For many years, Holcomb-McCoy was an Associate Editor of the Journal of Counseling and Development. She has served on numerous journal editorial boards, including the Professional School Counseling Journal, Journal for Specialists in Group Work, and Journal for Social Action in Counseling and Psychology.

Holcomb-McCoy's book, "Beyond the Doll Tests, Affirming and Uplifting Black Students' Well-Being" (Harvard Education Press) will be available in March 2026. Also, she is the author of the book, "School Counseling to Close the Achievement Gap: A Social Justice Framework for Success" (2022; 2007, Corwin Press). The second edition entitled, "School Counseling to Close Opportunity Gaps: An Antiracist and Social Justice Framework (2022, Corwin) was launched in February 2022. Holcomb-McCoy's edited book, Antiracist Counseling in Schools and Communities (ACA Publishing), was released in November 2021.

Holcomb-McCoy is on the board of directors at WETA-PBS, Ed Forward DC, and Martha's Table in Washington DC. She is the Chair of the Board of Directors at Maya Angelou Schools in Washington DC. She is married to Alvin McCoy, III, and is the mother of two children.
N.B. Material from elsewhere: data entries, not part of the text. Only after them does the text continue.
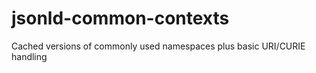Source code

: jsonld-common-contexts
======================

Cached versions of commonly used namespaces plus basic URI/CURIE handling
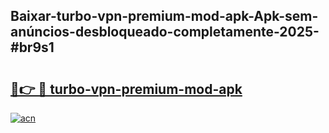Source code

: ## Baixar-turbo-vpn-premium-mod-apk-Apk-sem-anúncios-desbloqueado-completamente-2025-#br9s1

# <h2><a href="https://ainizakaria.my?title=turbo-vpn-premium-mod-apk&ref=22M">🔗👉 🔴 turbo-vpn-premium-mod-apk</a></h2>

[![acn](https://github.com/user-attachments/assets/0f9c940e-d8b0-45ae-aac7-cd30a18b3e1c)](https://ainizakaria.my?title=turbo-vpn-premium-mod-apk&ref=22M)

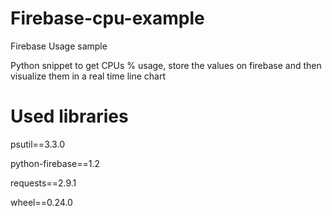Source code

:# Firebase-cpu-example
Firebase Usage sample

Python snippet to get CPUs % usage, store the values on firebase and then visualize them in a real time line chart


# Used libraries

psutil==3.3.0

python-firebase==1.2

requests==2.9.1

wheel==0.24.0






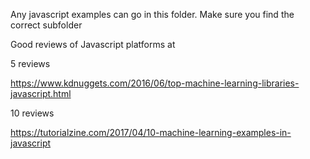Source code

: Any javascript examples can go in this folder. Make sure you find the correct subfolder



Good reviews of Javascript platforms at


5 reviews

https://www.kdnuggets.com/2016/06/top-machine-learning-libraries-javascript.html

10 reviews

https://tutorialzine.com/2017/04/10-machine-learning-examples-in-javascript




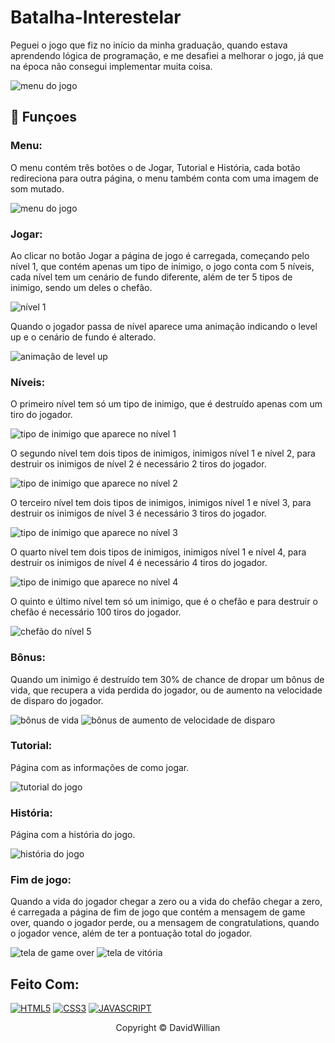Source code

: # Batalha-Interestelar
Peguei o jogo que fiz no início da minha graduação, quando estava aprendendo lógica de programação, e me desafiei a melhorar o jogo, já que na época não consegui implementar muita coisa.

<img src="assets/prints/menu.png" alt="menu do jogo">

## 🔧 Funçoes 

### Menu:
O menu contém três botões o de Jogar, Tutorial e História, cada botão redireciona para outra página, o menu também conta com uma imagem de som mutado.

<img src="assets/prints/menu.png" alt="menu do jogo">

### Jogar:
Ao clicar no botão Jogar a página de jogo é carregada, começando pelo nível 1, que contém apenas um tipo de inimigo, o jogo conta com 5 níveis, cada nível tem um cenário de fundo diferente, além de ter 5 tipos de inimigo, sendo um deles o chefão.

<img src="assets/prints/nivel1.png" alt="nível 1">

Quando o jogador passa de nível aparece uma animação indicando o level up e o cenário de fundo é alterado.

<img src="assets/prints/nivel2.png" alt="animação de level up">

### Níveis:
O primeiro nível tem só um tipo de inimigo, que é destruído apenas com um tiro do jogador.

<img src="assets/enemy1.png" alt="tipo de inimigo que aparece no nível 1">

O segundo nível tem dois tipos de inimigos, inimigos nível 1 e nível 2, para destruir os inimigos de nível 2 é necessário 2 tiros do jogador.

<img src="assets/enemy2.png" alt="tipo de inimigo que aparece no nível 2">

O terceiro nível tem dois tipos de inimigos, inimigos nível 1 e nível 3, para destruir os inimigos de nível 3 é necessário 3 tiros do jogador.

<img src="assets/enemy3.png" alt="tipo de inimigo que aparece no nível 3">

O quarto nível tem dois tipos de inimigos, inimigos nível 1 e nível 4, para destruir os inimigos de nível 4 é necessário 4 tiros do jogador.

<img src="assets/enemy4.png" alt="tipo de inimigo que aparece no nível 4">

O quinto e último nível tem só um inimigo, que é o chefão e para destruir o chefão é necessário 100 tiros do jogador.

<img src="assets/enemy5.png" alt="chefão do nível 5">

### Bônus:
Quando um inimigo é destruído tem 30% de chance de dropar um bônus de vida, que recupera a vida perdida do jogador, ou de aumento na velocidade de disparo do jogador.

<img src="assets/prints/vida.png" alt="bônus de vida">
<img src="assets/prints/disparo.png" alt="bônus de aumento de velocidade de disparo">

### Tutorial:
Página com as informações de como jogar.

<img src="assets/prints/tutorial.png" alt="tutorial do jogo">

### História:
Página com a história do jogo.

<img src="assets/prints/historia.png" alt="história do jogo">

### Fim de jogo:
Quando a vida do jogador chegar a zero ou a vida do chefão chegar a zero, é carregada a página de fim de jogo que contém a mensagem de game over, quando o jogador perde, ou a mensagem de congratulations, quando o jogador vence, além de ter a pontuação total do jogador.

<img src="assets/prints/gameOver.png" alt="tela de game over">
<img src="assets/prints/vitoria.png" alt="tela de vitória">

## Feito Com:
[![HTML5](https://img.shields.io/badge/HTML5-E34F26?style=for-the-badge&logo=html5&logoColor=white)](https://developer.mozilla.org/pt-BR/docs/Web/HTML)
[![CSS3](https://img.shields.io/badge/CSS3-1572B6?style=for-the-badge&logo=css3&logoColor=white)](https://developer.mozilla.org/pt-BR/docs/Web/CSS)
[![JAVASCRIPT](https://img.shields.io/badge/JavaScript-F7DF1E?style=for-the-badge&logo=javascript&logoColor=black)](https://developer.mozilla.org/pt-BR/docs/Web/JavaScript)

<p align="center">Copyright © DavidWillian</p>
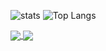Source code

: ![stats](https://github-readme-stats.vercel.app/api?username=1dxrpz&show_icons=true&theme=dracula)
![Top Langs](https://github-readme-stats.vercel.app/api/top-langs/?username=1dxrpz&layout=compact&theme=dracula)


<a href="https://github.com/anuraghazra/github-readme-stats">
  <img align="center" src="https://github-readme-stats.vercel.app/api/pin/?username=anuraghazra&repo=github-readme-stats&theme=dracula" />
</a>
<a href="https://github.com/anuraghazra/convoychat">
  <img align="center" src="https://github-readme-stats.vercel.app/api/pin/?username=anuraghazra&repo=convoychat&theme=dracula" />
</a>
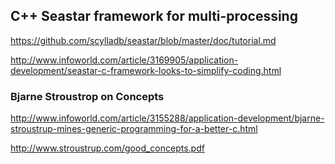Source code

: ## C++ Seastar framework for multi-processing

https://github.com/scylladb/seastar/blob/master/doc/tutorial.md

http://www.infoworld.com/article/3169905/application-development/seastar-c-framework-looks-to-simplify-coding.html

### Bjarne Stroustrop on Concepts

http://www.infoworld.com/article/3155288/application-development/bjarne-stroustrup-mines-generic-programming-for-a-better-c.html

http://www.stroustrup.com/good_concepts.pdf
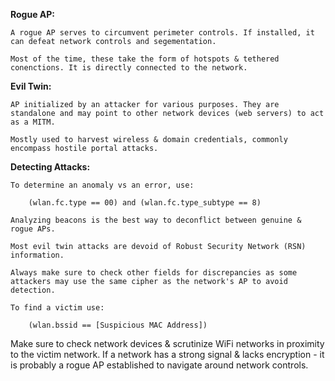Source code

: 
**Rogue AP:** 

	A rogue AP serves to circumvent perimeter controls. If installed, it can defeat network controls and segementation. 

	Most of the time, these take the form of hotspots & tethered conenctions. It is directly connected to the network. 


**Evil Twin:** 

	AP initialized by an attacker for various purposes. They are standalone and may point to other network devices (web servers) to act as a MITM. 

	Mostly used to harvest wireless & domain credentials, commonly encompass hostile portal attacks. 


**Detecting Attacks:** 

	To determine an anomaly vs an error, use:
		
		(wlan.fc.type == 00) and (wlan.fc.type_subtype == 8)

	Analyzing beacons is the best way to deconflict between genuine & rogue APs. 

	Most evil twin attacks are devoid of Robust Security Network (RSN) information.

	Always make sure to check other fields for discrepancies as some attackers may use the same cipher as the network's AP to avoid detection. 

	To find a victim use: 
		
		(wlan.bssid == [Suspicious MAC Address])


Make sure to check network devices & scrutinize WiFi networks in proximity to the victim network. If a network has a strong signal & lacks encryption - it is probably a rogue AP established to navigate around network controls.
Holcomb-McCoy served as a Faculty Lilly Fellow at the University of Maryland. In 2009, she was awarded the Mary Smith Arnold Anti-Oppression Award at the American Counseling Association conference. Because of her expertise in college counseling, Holcomb-McCoy was selected to participate as a consultant to the Obama Administration's Reach Higher Initiative. In July 2014, she was one of the plenary speakers at the White House's White House's Summit on Higher Education at Harvard University.

== Works ==
- Holcomb-McCoy, C. (2005). An examination of urban and suburban school counselors' familiarity with and usage of computer technology. Journal of Technology in Counseling, 4.
- Holcomb-McCoy, C. (2005). Ethnic identity in early adolescence: Implications and recommendations for middle school counselors. Professional School Counseling, 9, 120–127.
- Holcomb-McCoy, C. (2005). Social skills instruction with African American students: Implications for school counselors. Counseling Interviewer, 37, 10–17.
- Holcomb-McCoy, C. (in press). Transitioning to high school: Issues and challenges for African American students. Professional School Counseling.
- Holcomb-McCoy, C. & Lucas, A. (2006). The underachievement of African American students: Why can't we close the gap? The Counseling Interviewer.
- Holcomb-McCoy, C., & Adkinson-Bradley, C. (2005). African American counselors educators' job satisfaction and perceptions of departmental racial climate. Counselor Education & Supervision, 45, 2–15.
- Holcomb-McCoy, C. (2005). Investigating school counselors' perceived multicultural counseling competence. Professional School Counseling, 8, 414–423.
- Holcomb-McCoy, C. (2005). Empowerment of African American girls: A response. Professional School Counseling, 8, 390–391.